* **Job item**
In your copy of the data, include no pictures and alter nothing else.

* **Source records**
##########
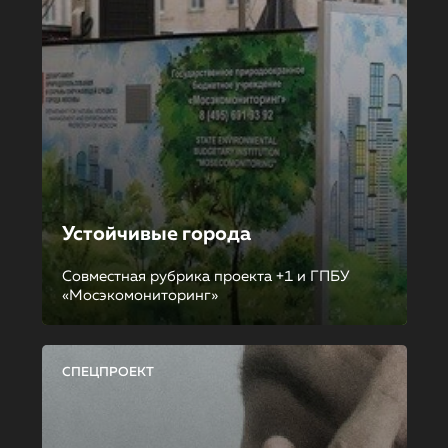
Устойчивые города
Совместная рубрика проекта +1 и ГПБУ
«Мосэкомониторинг»
СПЕЦПРОЕКТ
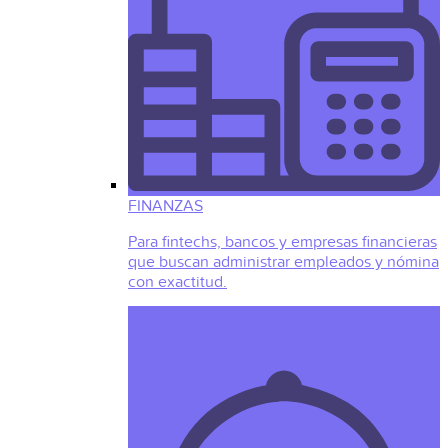
FINANZAS
Para fintechs, bancos y empresas financieras
que buscan administrar empleados y nómina
con exactitud.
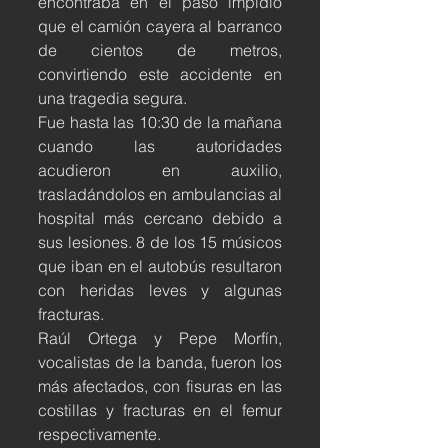
encontraba en el paso impidió 
que el camión cayera al barranco 
de cientos de metros, 
convirtiendo este accidente en 
una tragedia segura.
Fue hasta las 10:30 de la mañana 
cuando las autoridades 
acudieron en auxilio, 
trasladándolos en ambulancias al 
hospital más cercano debido a 
sus lesiones. 8 de los 15 músicos 
que iban en el autobús resultaron 
con heridas leves y algunas 
fracturas.
Raúl Ortega y Pepe Morfín, 
vocalistas de la banda, fueron los 
más afectados, con fisuras en las 
costillas y fracturas en el femur 
respectivamente.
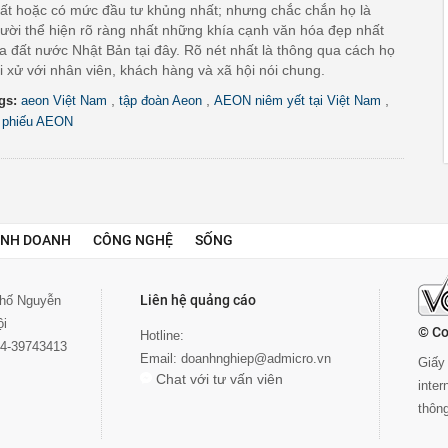
ất hoặc có mức đầu tư khủng nhất; nhưng chắc chắn họ là
ười thể hiện rõ ràng nhất những khía cạnh văn hóa đẹp nhất
a đất nước Nhật Bản tại đây. Rõ nét nhất là thông qua cách họ
i xử với nhân viên, khách hàng và xã hội nói chung.
,
,
,
gs:
aeon Việt Nam
tập đoàn Aeon
AEON niêm yết tại Việt Nam
 phiếu AEON
INH DOANH
CÔNG NGHỆ
SỐNG
Liên hệ quảng cáo
 phố Nguyễn
ội
© Co
Hotline:
024-39743413
Email:
doanhnghiep@admicro.vn
Giấy 
Chat với tư vấn viên
inte
thôn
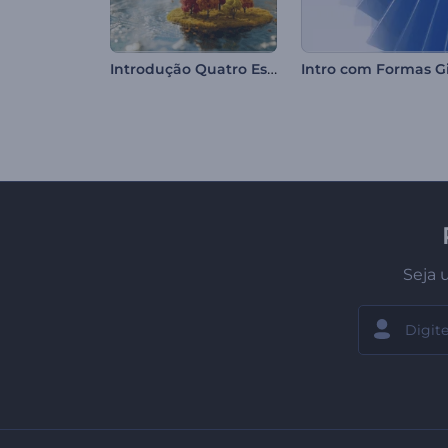
Introdução Quatro Estações
Seja 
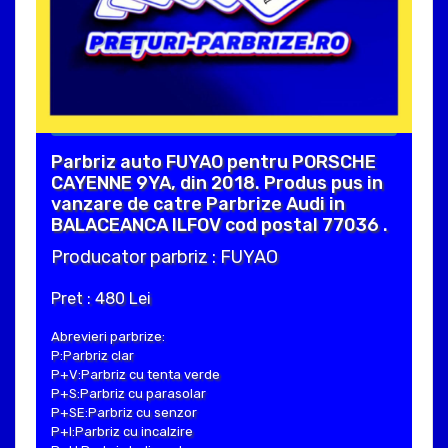
Parbriz auto FUYAO pentru PORSCHE
CAYENNE 9YA, din 2018. Produs pus in
vanzare de catre Parbrize Audi in
BALACEANCA ILFOV cod postal 77036 .
Producator parbriz : FUYAO
Pret : 480 Lei
Abrevieri parbrize:
P:Parbriz clar
P+V:Parbriz cu tenta verde
P+S:Parbriz cu parasolar
P+SE:Parbriz cu senzor
P+I:Parbriz cu incalzire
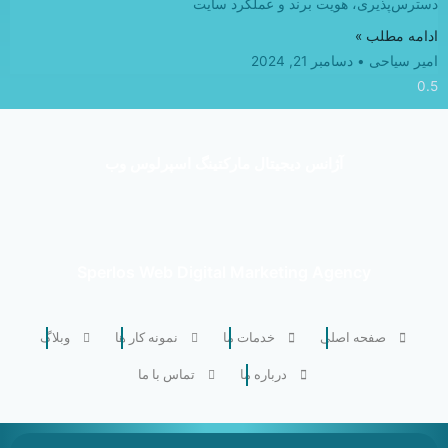
دسترس‌پذیری، هویت برند و عملکرد سایت
ادامه مطلب »
امیر سیاحی
دسامبر 21, 2024
آژانس دیجیتال مارکتینگ اسپرلوس وب
Sperlos Web Digital Marketing Agency
صفحه اصلی
خدمات ما
نمونه کار ها
وبلاگ
درباره ما
تماس با ما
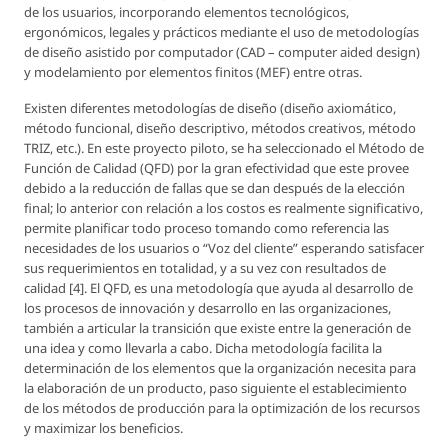
de los usuarios, incorporando elementos tecnológicos,
ergonómicos, legales y prácticos mediante el uso de metodologías
de diseño asistido por computador (CAD – computer aided design)
y modelamiento por elementos finitos (MEF) entre otras.
Existen diferentes metodologías de diseño (diseño axiomático,
método funcional, diseño descriptivo, métodos creativos, método
TRIZ, etc.). En este proyecto piloto, se ha seleccionado el Método de
Función de Calidad (QFD) por la gran efectividad que este provee
debido a la reducción de fallas que se dan después de la elección
final; lo anterior con relación a los costos es realmente significativo,
permite planificar todo proceso tomando como referencia las
necesidades de los usuarios o “Voz del cliente” esperando satisfacer
sus requerimientos en totalidad, y a su vez con resultados de
calidad [4]. El QFD, es una metodología que ayuda al desarrollo de
los procesos de innovación y desarrollo en las organizaciones,
también a articular la transición que existe entre la generación de
una idea y como llevarla a cabo. Dicha metodología facilita la
determinación de los elementos que la organización necesita para
la elaboración de un producto, paso siguiente el establecimiento
de los métodos de producción para la optimización de los recursos
y maximizar los beneficios.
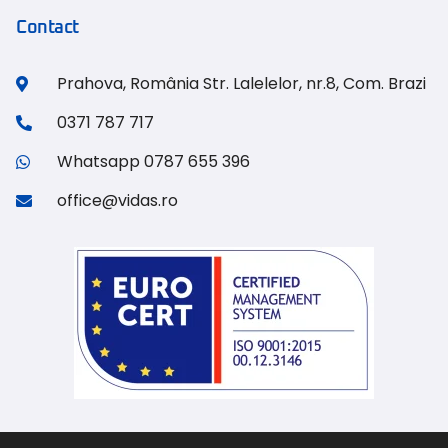
Contact
Prahova, România Str. Lalelelor, nr.8, Com. Brazi
0371 787 717
Whatsapp 0787 655 396
office@vidas.ro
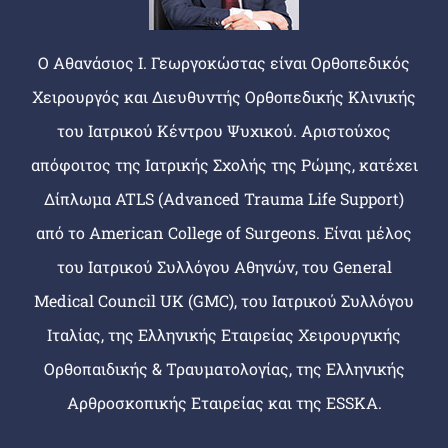
Ο Αθανάσιος Ι. Γεωργοκώστας είναι Ορθοπεδικός
Χειρουργός και Διευθυντής Ορθοπεδικής Κλινικής
του Ιατρικού Κέντρου Ψυχικού. Αριστούχος
απόφοιτος της Ιατρικής Σχολής της Ρώμης, κατέχει
Δίπλωμα ATLS (Advanced Trauma Life Support)
από το American College of Surgeons. Είναι μέλος
του Ιατρικού Συλλόγου Αθηνών, του General
Medical Council UK (GMC), του Ιατρικού Συλλόγου
Ιταλίας, της Ελληνικής Εταιρείας Χειρουργικής
Ορθοπαιδικής & Τραυματολογίας, της Ελληνικής
Αρθροσκοπικής Εταιρείας και της ESSKA.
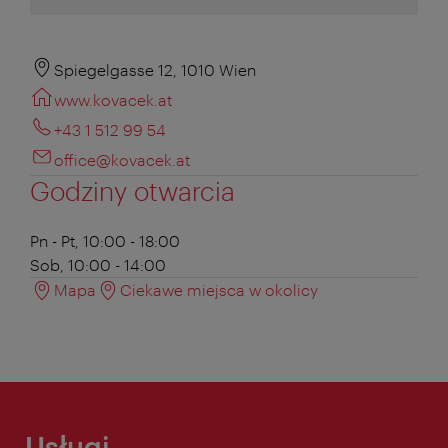
Spiegelgasse 12, 1010 Wien
www.kovacek.at
+43 1 512 99 54
office@kovacek.at
Godziny otwarcia
Pn - Pt, 10:00 - 18:00
Sob, 10:00 - 14:00
Mapa
Ciekawe miejsca w okolicy
Usługi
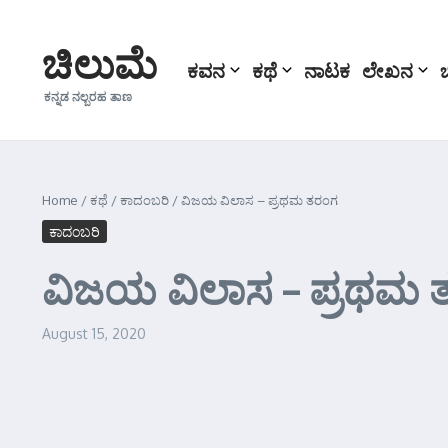
Skip to content
ಚಿಲುಮೆ
ಕವನ
ಕಥೆ
ನಾಟಕ
ಲೇಖನ
ಕನ್ನಡ ನಲ್ಬರಹ ತಾಣ
Home
/
ಕಥೆ
/
ಕಾದಂಬರಿ
/
ವಿಜಯ ವಿಲಾಸ – ಪ್ರಥಮ ತರಂಗ
ಕಾದಂಬರಿ
ವಿಜಯ ವಿಲಾಸ – ಪ್ರಥಮ 
August 15, 2020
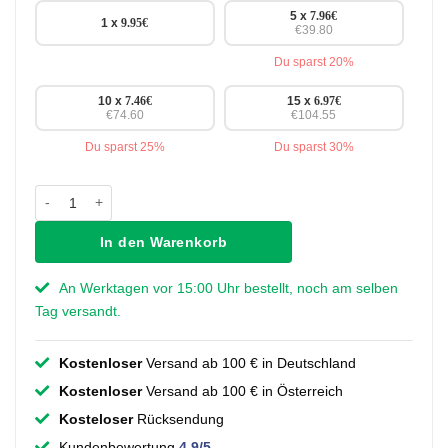
5 x
7.96
€
1 x
9.95
€
€39.80
Du sparst 20%
10 x
7.46
€
15 x
6.97
€
€74.60
€104.55
Du sparst 25%
Du sparst 30%
Griff Jeannet - Schwarz - 160 mm Menge
In den Warenkorb
An Werktagen vor 15:00 Uhr bestellt, noch am selben
Tag versandt.
Kostenloser
Versand ab 100 € in Deutschland
Kostenloser
Versand ab 100 € in Österreich
Kosteloser
Rücksendung
Kundenbewertung
4.9/5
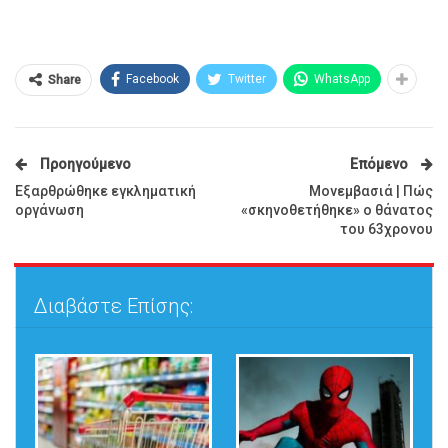
Facebook
Twitter
WhatsApp
Share
Προηγούμενο
Επόμενο
Εξαρθρώθηκε εγκληματική
Μονεμβασιά | Πώς
οργάνωση
«σκηνοθετήθηκε» ο θάνατος
του 63χρονου
Διαβάστε Επίσης:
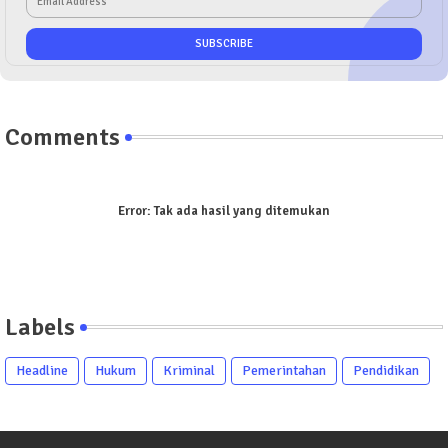
Comments
Error:
Tak ada hasil yang ditemukan
Labels
Headline
Hukum
Kriminal
Pemerintahan
Pendidikan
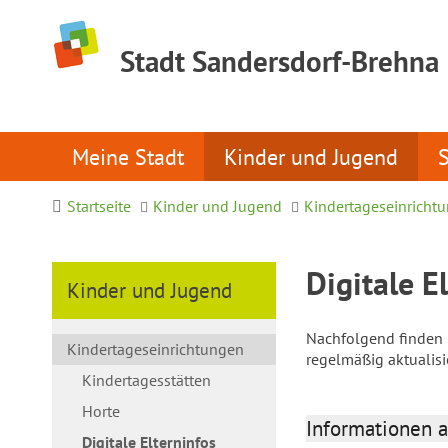
Stadt Sandersdorf-Brehna
Meine Stadt
Kinder und Jugend
Startseite
Kinder und Jugend
Kindertageseinricht
Digitale E
Kinder und Jugend
Nachfolgend finden S
Kindertageseinrichtungen
regelmäßig aktualis
Kindertagesstätten
Horte
Informationen a
Digitale Elterninfos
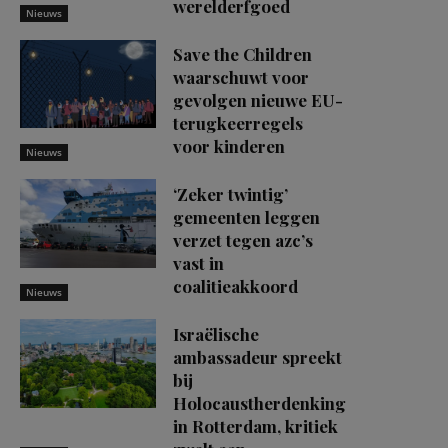
werelderfgoed
Nieuws
Save the Children
waarschuwt voor
gevolgen nieuwe EU-
terugkeerregels
voor kinderen
Nieuws
‘Zeker twintig’
gemeenten leggen
verzet tegen azc’s
vast in
coalitieakkoord
Nieuws
Israëlische
ambassadeur spreekt
bij
Holocaustherdenking
in Rotterdam, kritiek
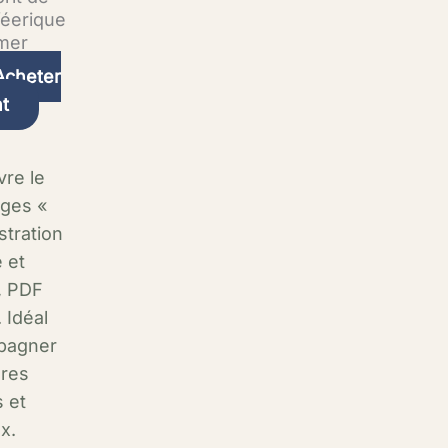
féerique
imer
Acheter
t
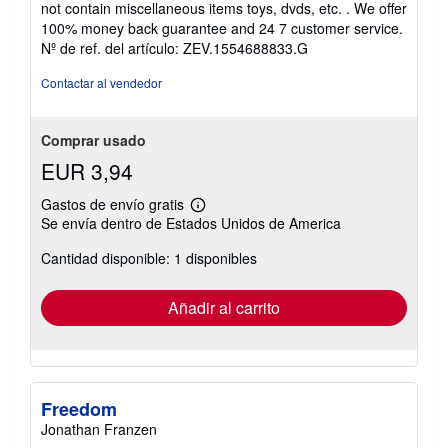
not contain miscellaneous items toys, dvds, etc. . We offer
5
100% money back guarantee and 24 7 customer service.
estrellas
Nº de ref. del artículo: ZEV.1554688833.G
Contactar al vendedor
Comprar usado
EUR 3,94
Gastos de envío gratis
Más
Se envía dentro de Estados Unidos de America
información
sobre
Cantidad disponible: 1 disponibles
las
tarifas
de
envío
Añadir al carrito
Freedom
Jonathan Franzen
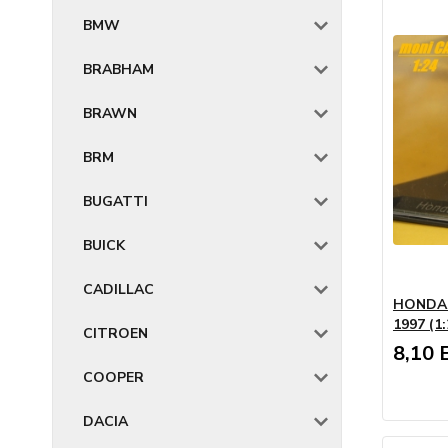
BMW
BRABHAM
BRAWN
BRM
BUGATTI
BUICK
CADILLAC
HONDA R
1997 (1
CITROEN
8,10 
COOPER
DACIA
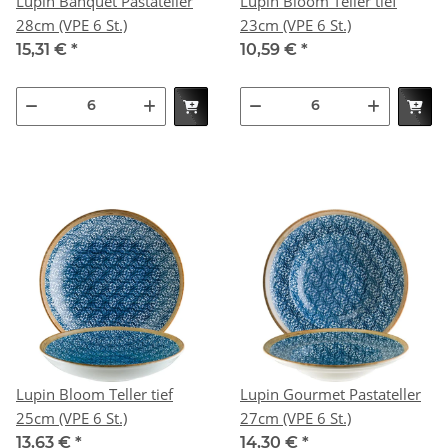
Lupin Banquet Pastateller
Lupin Bloom Teller tief
28cm (VPE 6 St.)
23cm (VPE 6 St.)
15,31 €
*
10,59 €
*
Lupin Bloom Teller tief
Lupin Gourmet Pastateller
25cm (VPE 6 St.)
27cm (VPE 6 St.)
13,63 €
*
14,30 €
*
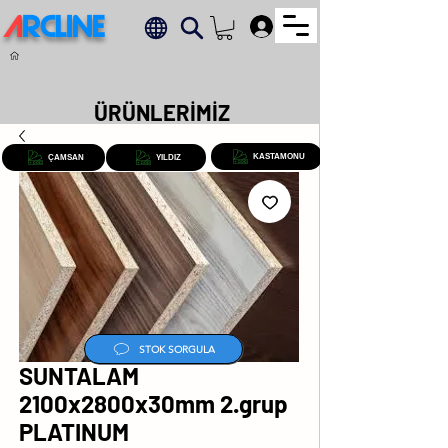
A
RCLINE
.
ÜRÜNLERİMİZ
KASTAMONU
ÇAMSAN
YILDIZ
STOK SORGULA
SUNTALAM
2100x2800x30mm 2.grup
PLATINUM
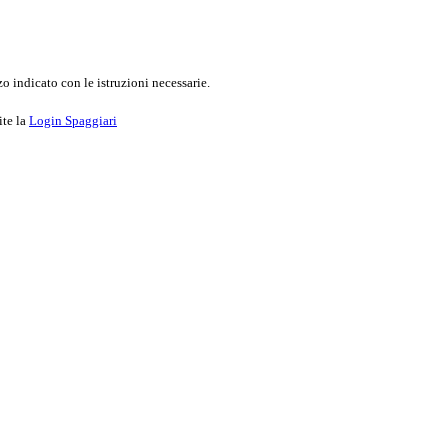
o indicato con le istruzioni necessarie.
ite la
Login Spaggiari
##########
* **Exercise solution**
Устойчивые города
Совместная рубрика проекта +1 и ГПБУ
«Мосэкомониторинг»
СПЕЦПРОЕКТ
FINANZAS
Para fintechs, bancos y empresas financieras
que buscan administrar empleados y nómina
con exactitud.
encontraba en el paso impidió 
que el camión cayera al barranco 
de cientos de metros, 
convirtiendo este accidente en 
una tragedia segura.
Fue hasta las 10:30 de la mañana 
cuando las autoridades 
acudieron en auxilio, 
trasladándolos en ambulancias al 
hospital más cercano debido a 
sus lesiones. 8 de los 15 músicos 
que iban en el autobús resultaron 
con heridas leves y algunas 
fracturas.
Raúl Ortega y Pepe Morfín, 
vocalistas de la banda, fueron los 
más afectados, con fisuras en las 
costillas y fracturas en el femur 
respectivamente.
ất hoặc có mức đầu tư khủng nhất; nhưng chắc chắn họ là
ười thể hiện rõ ràng nhất những khía cạnh văn hóa đẹp nhất
a đất nước Nhật Bản tại đây. Rõ nét nhất là thông qua cách họ
i xử với nhân viên, khách hàng và xã hội nói chung.
,
,
,
gs:
aeon Việt Nam
tập đoàn Aeon
AEON niêm yết tại Việt Nam
 phiếu AEON
INH DOANH
CÔNG NGHỆ
SỐNG
Liên hệ quảng cáo
 phố Nguyễn
ội
© Co
Hotline:
024-39743413
Email:
doanhnghiep@admicro.vn
Giấy 
Chat với tư vấn viên
inte
thôn
Introdução Quatro Estações
Seja 
Parbriz auto FUYAO pentru PORSCHE
CAYENNE 9YA, din 2018. Produs pus in
vanzare de catre Parbrize Audi in
BALACEANCA ILFOV cod postal 77036 .
Producator parbriz : FUYAO
Pret : 480 Lei
Abrevieri parbrize:
P:Parbriz clar
P+V:Parbriz cu tenta verde
P+S:Parbriz cu parasolar
P+SE:Parbriz cu senzor
P+I:Parbriz cu incalzire
دسترس‌پذیری، هویت برند و عملکرد سایت
ادامه مطلب »
امیر سیاحی
دسامبر 21, 2024
آژانس دیجیتال مارکتینگ اسپرلوس وب
Sperlos Web Digital Marketing Agency
صفحه اصلی
خدمات ما
نمونه کار ها
وبلاگ
درباره ما
تماس با ما
de los usuarios, incorporando elementos tecnológicos,
ergonómicos, legales y prácticos mediante el uso de metodologías
de diseño asistido por computador (CAD – computer aided design)
y modelamiento por elementos finitos (MEF) entre otras.
Existen diferentes metodologías de diseño (diseño axiomático,
método funcional, diseño descriptivo, métodos creativos, método
TRIZ, etc.). En este proyecto piloto, se ha seleccionado el Método de
Función de Calidad (QFD) por la gran efectividad que este provee
debido a la reducción de fallas que se dan después de la elección
final; lo anterior con relación a los costos es realmente significativo,
permite planificar todo proceso tomando como referencia las
necesidades de los usuarios o “Voz del cliente” esperando satisfacer
sus requerimientos en totalidad, y a su vez con resultados de
calidad [4]. El QFD, es una metodología que ayuda al desarrollo de
los procesos de innovación y desarrollo en las organizaciones,
también a articular la transición que existe entre la generación de
una idea y como llevarla a cabo. Dicha metodología facilita la
determinación de los elementos que la organización necesita para
la elaboración de un producto, paso siguiente el establecimiento
de los métodos de producción para la optimización de los recursos
y maximizar los beneficios.
Contact
Prahova, România Str. Lalelelor, nr.8, Com. Brazi
0371 787 717
Whatsapp 0787 655 396
office@vidas.ro
Ο Αθανάσιος Ι. Γεωργοκώστας είναι Ορθοπεδικός
Χειρουργός και Διευθυντής Ορθοπεδικής Κλινικής
του Ιατρικού Κέντρου Ψυχικού. Αριστούχος
απόφοιτος της Ιατρικής Σχολής της Ρώμης, κατέχει
Δίπλωμα ATLS (Advanced Trauma Life Support)
από το American College of Surgeons. Είναι μέλος
του Ιατρικού Συλλόγου Αθηνών, του General
Medical Council UK (GMC), του Ιατρικού Συλλόγου
Ιταλίας, της Ελληνικής Εταιρείας Χειρουργικής
Ορθοπαιδικής & Τραυματολογίας, της Ελληνικής
Αρθροσκοπικής Εταιρείας και της ESSKA.
Spiegelgasse 12, 1010 Wien
www.kovacek.at
+43 1 512 99 54
office@kovacek.at
Godziny otwarcia
Pn - Pt, 10:00 - 18:00
Sob, 10:00 - 14:00
Mapa
Ciekawe miejsca w okolicy
Usługi
Skip to content
ಚಿಲುಮೆ
ಕವನ
ಕಥೆ
ನಾಟಕ
ಲೇಖನ
ಕನ್ನಡ ನಲ್ಬರಹ ತಾಣ
Home
/
ಕಥೆ
/
ಕಾದಂಬರಿ
/
ವಿಜಯ ವಿಲಾಸ – ಪ್ರಥಮ ತರಂಗ
ಕಾದಂಬರಿ
ವಿಜಯ ವಿಲಾಸ – ಪ್ರಥಮ 
August 15, 2020
5 x
7.96
€
1 x
9.95
€
€39.80
Du sparst 20%
10 x
7.46
€
15 x
6.97
€
€74.60
€104.55
Du sparst 25%
Du sparst 30%
Griff Jeannet - Schwarz - 160 mm Menge
In den Warenkorb
An Werktagen vor 15:00 Uhr bestellt, noch am selben
Tag versandt.
Kostenloser
Versand ab 100 € in Deutschland
Kostenloser
Versand ab 100 € in Österreich
Kosteloser
Rücksendung
Kundenbewertung
4.9/5
Facebook
Twitter
WhatsApp
Share
Προηγούμενο
Επόμενο
Εξαρθρώθηκε εγκληματική
Μονεμβασιά | Πώς
οργάνωση
«σκηνοθετήθηκε» ο θάνατος
του 63χρονου
Διαβάστε Επίσης:
Comments
Error:
Tak ada hasil yang ditemukan
Labels
Headline
Hukum
Kriminal
Pemerintahan
Pendidikan
Stadt Sandersdorf-Brehna
Meine Stadt
Kinder und Jugend
Startseite
Kinder und Jugend
Kindertageseinricht
Digitale E
Kinder und Jugend
Nachfolgend finden S
Kindertageseinrichtungen
regelmäßig aktualis
Kindertagesstätten
Horte
Informationen a
Digitale Elterninfos
werelderfgoed
Nieuws
Save the Children
waarschuwt voor
gevolgen nieuwe EU-
terugkeerregels
voor kinderen
Nieuws
‘Zeker twintig’
gemeenten leggen
verzet tegen azc’s
vast in
coalitieakkoord
Nieuws
Israëlische
ambassadeur spreekt
bij
Holocaustherdenking
in Rotterdam, kritiek
féerique
imer
Acheter
t
not contain miscellaneous items toys, dvds, etc. . We offer
5
100% money back guarantee and 24 7 customer service.
estrellas
Nº de ref. del artículo: ZEV.1554688833.G
Contactar al vendedor
Comprar usado
EUR 3,94
Gastos de envío gratis
Más
Se envía dentro de Estados Unidos de America
información
sobre
Cantidad disponible: 1 disponibles
las
tarifas
de
envío
Añadir al carrito
Freedom
Jonathan Franzen
BMW
BRABHAM
BRAWN
BRM
BUGATTI
BUICK
CADILLAC
HONDA R
1997 (1
CITROEN
8,10 
COOPER
DACIA
Lupin Banquet Pastateller
Lupin Bloom Teller tief
28cm (VPE 6 St.)
23cm (VPE 6 St.)
15,31 €
*
10,59 €
*
Lupin Bloom Teller tief
Lupin Gourmet Pastateller
25cm (VPE 6 St.)
27cm (VPE 6 St.)
13,63 €
*
14,30 €
*
A
RCLINE
.
ÜRÜNLERİMİZ
KASTAMONU
ÇAMSAN
YILDIZ
STOK SORGULA
SUNTALAM
2100x2800x30mm 2.grup
PLATINUM
o indicato con le istruzioni necessarie.
ite la
Login Spaggiari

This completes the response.